You should demand a private room because they are, well, private. Privacy is where dignity starts. Privacy increases the quality of your consultations. The bonus is the possibility of entering your doctors’ circle of empathy. Your doctors would prefer death to a semi-private room. When you are bivouacked in a private room, your domain becomes bespoke. Fill it with photos of you when you were your doctors’ age and litter the room with upscale magazines. Architectural Digest or even the Robb Report comes to mind. Let them see themselves in you. Being stared at, jaw agape, by your providers, let alone the ten year old guest of your roommate just adds to your woes.
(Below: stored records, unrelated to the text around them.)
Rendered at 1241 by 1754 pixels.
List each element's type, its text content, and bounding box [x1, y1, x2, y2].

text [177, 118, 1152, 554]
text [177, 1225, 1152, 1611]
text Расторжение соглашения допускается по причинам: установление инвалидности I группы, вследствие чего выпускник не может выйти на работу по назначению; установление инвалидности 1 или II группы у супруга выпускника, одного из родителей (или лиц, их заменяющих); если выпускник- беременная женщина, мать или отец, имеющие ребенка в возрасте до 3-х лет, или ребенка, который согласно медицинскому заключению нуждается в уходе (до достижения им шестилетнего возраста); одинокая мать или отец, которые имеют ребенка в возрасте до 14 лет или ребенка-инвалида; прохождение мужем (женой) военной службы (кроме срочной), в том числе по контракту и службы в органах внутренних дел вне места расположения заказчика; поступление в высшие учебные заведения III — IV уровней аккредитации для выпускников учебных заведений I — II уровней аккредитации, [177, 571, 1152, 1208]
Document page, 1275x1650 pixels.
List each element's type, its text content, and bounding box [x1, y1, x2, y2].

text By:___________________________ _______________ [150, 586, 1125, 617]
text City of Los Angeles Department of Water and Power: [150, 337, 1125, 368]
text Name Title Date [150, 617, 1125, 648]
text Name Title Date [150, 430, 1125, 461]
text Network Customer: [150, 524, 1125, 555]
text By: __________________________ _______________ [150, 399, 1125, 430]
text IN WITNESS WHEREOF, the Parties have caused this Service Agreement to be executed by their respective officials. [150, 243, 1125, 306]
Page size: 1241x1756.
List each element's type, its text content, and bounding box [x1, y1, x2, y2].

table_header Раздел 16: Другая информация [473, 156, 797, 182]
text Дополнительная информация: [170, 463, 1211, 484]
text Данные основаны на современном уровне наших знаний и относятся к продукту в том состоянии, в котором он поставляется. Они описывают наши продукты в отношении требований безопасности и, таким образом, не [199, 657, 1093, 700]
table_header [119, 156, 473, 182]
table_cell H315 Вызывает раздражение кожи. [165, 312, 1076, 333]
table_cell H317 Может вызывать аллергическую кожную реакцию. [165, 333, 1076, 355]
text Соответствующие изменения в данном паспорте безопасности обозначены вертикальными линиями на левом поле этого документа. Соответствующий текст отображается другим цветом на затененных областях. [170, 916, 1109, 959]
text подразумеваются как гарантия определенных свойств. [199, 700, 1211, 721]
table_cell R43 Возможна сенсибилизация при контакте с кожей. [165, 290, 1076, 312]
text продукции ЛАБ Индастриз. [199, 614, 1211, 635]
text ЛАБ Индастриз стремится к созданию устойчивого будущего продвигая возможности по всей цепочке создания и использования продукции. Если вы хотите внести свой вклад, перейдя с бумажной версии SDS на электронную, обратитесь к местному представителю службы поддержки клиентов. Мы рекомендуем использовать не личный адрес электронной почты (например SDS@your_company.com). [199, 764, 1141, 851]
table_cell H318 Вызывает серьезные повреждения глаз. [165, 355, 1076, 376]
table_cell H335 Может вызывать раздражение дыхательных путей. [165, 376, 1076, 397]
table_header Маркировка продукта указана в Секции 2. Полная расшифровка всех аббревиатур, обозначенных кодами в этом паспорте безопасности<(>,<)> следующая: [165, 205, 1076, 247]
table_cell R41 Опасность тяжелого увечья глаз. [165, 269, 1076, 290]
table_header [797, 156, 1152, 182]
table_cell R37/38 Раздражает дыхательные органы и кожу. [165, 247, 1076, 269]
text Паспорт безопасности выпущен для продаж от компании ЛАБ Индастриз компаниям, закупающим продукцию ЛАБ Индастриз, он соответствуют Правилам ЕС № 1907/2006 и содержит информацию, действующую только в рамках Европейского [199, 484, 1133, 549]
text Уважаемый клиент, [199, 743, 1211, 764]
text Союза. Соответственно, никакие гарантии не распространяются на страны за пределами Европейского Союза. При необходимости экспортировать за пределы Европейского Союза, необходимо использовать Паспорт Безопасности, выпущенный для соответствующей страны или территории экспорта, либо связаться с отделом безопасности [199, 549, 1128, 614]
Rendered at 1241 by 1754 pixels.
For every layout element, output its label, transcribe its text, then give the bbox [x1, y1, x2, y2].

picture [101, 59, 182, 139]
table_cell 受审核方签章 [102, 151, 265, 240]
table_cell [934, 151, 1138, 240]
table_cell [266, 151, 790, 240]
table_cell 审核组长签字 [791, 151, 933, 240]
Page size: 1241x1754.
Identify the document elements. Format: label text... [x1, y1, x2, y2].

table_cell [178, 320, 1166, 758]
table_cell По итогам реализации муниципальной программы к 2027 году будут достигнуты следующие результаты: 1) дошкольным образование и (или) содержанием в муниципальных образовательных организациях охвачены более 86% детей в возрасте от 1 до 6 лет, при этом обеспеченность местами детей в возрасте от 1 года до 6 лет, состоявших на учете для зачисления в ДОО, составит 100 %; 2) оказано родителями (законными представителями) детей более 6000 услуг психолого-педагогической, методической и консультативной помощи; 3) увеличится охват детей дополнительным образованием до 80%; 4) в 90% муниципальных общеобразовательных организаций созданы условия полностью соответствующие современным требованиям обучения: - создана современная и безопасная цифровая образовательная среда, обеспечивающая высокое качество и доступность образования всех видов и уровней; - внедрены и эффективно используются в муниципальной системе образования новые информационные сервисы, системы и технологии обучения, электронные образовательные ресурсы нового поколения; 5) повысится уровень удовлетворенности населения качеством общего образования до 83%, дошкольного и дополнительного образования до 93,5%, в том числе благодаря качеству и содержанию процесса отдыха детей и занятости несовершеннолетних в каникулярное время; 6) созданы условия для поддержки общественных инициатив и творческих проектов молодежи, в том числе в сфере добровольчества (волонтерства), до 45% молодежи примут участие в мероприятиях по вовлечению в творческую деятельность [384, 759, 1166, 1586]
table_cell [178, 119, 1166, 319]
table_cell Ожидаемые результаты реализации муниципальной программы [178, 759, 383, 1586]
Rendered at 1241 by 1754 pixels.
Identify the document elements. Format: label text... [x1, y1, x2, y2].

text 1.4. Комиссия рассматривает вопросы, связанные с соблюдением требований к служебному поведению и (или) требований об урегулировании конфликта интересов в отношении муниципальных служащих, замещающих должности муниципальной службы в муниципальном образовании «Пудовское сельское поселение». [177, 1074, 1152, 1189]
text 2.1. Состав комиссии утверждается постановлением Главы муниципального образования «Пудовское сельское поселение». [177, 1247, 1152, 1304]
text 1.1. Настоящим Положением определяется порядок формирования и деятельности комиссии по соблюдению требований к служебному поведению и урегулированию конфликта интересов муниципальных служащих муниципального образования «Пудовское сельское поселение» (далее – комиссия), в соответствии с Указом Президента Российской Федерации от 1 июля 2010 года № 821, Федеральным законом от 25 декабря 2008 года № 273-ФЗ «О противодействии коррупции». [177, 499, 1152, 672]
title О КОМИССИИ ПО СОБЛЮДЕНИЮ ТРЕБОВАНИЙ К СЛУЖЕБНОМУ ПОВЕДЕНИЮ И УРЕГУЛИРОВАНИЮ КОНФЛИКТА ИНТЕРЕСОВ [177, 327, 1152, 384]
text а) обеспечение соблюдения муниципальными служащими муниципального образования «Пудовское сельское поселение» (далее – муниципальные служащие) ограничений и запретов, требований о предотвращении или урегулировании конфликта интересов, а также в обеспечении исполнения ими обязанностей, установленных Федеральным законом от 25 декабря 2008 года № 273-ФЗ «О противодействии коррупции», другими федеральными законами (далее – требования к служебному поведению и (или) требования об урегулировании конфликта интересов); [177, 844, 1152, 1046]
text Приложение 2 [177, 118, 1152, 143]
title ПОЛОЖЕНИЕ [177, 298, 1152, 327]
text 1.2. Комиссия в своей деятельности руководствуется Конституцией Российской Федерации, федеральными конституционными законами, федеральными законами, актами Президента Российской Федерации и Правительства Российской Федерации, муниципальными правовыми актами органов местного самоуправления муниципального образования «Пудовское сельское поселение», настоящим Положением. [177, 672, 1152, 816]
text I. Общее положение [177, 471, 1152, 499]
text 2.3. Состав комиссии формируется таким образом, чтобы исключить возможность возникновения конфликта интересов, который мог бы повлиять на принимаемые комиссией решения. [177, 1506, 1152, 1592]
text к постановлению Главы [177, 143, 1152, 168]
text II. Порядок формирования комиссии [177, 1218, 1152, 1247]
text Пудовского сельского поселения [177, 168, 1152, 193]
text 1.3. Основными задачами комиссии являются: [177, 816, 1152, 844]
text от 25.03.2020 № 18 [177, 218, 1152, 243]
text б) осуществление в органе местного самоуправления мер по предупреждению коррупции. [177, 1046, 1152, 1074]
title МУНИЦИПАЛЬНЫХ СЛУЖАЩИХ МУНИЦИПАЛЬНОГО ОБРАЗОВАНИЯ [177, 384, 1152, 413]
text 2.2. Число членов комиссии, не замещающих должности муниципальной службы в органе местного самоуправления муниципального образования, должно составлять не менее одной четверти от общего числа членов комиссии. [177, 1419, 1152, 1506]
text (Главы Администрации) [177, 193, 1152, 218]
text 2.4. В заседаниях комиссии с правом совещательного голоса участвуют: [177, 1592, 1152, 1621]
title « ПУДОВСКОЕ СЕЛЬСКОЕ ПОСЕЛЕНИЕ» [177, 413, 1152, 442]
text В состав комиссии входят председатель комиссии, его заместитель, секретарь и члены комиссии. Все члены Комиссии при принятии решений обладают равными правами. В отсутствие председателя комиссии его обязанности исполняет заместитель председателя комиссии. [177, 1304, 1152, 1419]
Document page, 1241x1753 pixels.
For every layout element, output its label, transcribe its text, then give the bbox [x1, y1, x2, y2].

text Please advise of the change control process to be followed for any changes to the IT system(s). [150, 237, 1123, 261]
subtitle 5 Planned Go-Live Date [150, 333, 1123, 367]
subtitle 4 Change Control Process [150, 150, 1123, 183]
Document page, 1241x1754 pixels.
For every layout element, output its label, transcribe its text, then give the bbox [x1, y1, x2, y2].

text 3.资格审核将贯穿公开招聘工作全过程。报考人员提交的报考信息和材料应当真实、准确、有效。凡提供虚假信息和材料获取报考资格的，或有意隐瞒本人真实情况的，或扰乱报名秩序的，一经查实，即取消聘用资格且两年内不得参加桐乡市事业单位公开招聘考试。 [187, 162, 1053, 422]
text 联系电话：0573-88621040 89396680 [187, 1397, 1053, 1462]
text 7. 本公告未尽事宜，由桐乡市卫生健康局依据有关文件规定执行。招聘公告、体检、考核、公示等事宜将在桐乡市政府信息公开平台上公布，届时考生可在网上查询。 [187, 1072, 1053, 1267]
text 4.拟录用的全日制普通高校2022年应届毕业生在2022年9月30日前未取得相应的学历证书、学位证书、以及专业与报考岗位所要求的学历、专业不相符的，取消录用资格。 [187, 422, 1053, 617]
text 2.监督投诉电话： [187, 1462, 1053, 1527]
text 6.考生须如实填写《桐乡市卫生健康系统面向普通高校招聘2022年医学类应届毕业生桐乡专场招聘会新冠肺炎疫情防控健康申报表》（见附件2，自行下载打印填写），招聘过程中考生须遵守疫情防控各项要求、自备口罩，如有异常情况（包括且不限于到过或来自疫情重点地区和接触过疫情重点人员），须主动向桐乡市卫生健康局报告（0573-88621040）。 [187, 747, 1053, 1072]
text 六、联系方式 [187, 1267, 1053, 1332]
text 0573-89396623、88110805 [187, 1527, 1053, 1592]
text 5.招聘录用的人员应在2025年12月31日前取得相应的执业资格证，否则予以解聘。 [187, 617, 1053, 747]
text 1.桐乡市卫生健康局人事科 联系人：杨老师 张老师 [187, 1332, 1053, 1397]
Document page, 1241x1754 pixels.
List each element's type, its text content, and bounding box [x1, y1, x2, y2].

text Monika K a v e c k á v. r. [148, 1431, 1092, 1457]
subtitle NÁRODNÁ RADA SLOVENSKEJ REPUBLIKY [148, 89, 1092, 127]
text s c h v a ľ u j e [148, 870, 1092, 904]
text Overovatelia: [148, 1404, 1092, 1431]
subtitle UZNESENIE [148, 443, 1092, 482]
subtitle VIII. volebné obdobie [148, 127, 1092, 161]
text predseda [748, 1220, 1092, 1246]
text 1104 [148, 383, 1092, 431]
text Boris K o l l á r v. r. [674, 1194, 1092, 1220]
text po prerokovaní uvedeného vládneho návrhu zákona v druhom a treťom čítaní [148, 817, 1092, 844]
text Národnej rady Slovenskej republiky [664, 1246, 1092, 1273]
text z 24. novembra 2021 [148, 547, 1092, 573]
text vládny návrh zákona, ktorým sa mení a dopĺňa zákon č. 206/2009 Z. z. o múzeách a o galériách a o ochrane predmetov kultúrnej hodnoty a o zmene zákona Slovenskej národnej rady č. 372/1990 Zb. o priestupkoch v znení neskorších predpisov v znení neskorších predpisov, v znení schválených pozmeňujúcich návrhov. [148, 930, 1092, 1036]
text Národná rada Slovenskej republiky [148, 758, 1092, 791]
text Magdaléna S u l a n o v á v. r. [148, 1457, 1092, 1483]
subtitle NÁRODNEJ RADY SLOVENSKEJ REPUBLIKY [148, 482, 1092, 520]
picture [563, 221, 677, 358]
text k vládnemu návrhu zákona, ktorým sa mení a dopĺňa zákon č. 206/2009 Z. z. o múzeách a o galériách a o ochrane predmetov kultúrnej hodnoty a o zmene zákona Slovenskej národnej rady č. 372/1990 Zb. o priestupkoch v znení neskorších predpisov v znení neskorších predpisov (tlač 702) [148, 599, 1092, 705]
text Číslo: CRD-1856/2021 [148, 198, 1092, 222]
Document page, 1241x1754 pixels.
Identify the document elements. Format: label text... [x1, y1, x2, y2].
And the physical examination? Enter the pictured feathered boas. How can it be when physical examinations are almost a relic of the past you nonetheless find yourself with your sundry body parts needlessly defying gravity, dangling in front of your providers? Breasts, gonads and penises swinging free for all to see. Well it’s precisely because physical exams are a lost art that you get to show your parts. Back in the day, boa dancers could remain fully demure even when they had nothing but diaphanous throws to throw about their bodies. The art of using examination sheets as skillfully as boas is a rarely used remnant of a lost medical culture. Moving these drapes down the torso artfully and gracefully leaves nothing unseen, while paradoxically, leaving nothing revealed.
“Strip to your underwear. Leave your socks on.”
Why, is there something wrong with my feet? And I refer to both the modern and biblical use of the word feet. Cotton gowns that are clean only by inference and as threadbare as dishrags do you no service. Paper contrivances that, when you sit, bend or recline, ride up and down like a roller coaster prevent any attempt at preserving your status much less hiding your quo.
What to do? What to say?
“Doctor, right at this moment, if I was examining you I’d make sure I’d be seeing a lot less of you than you are seeing of me. Can you spare a drape? Thanks.”
It’s kind of funny, kind of pointed and kind of you too. Let the doctor know that you are being dissed and dismissed by being needlessly and carelessly revealed.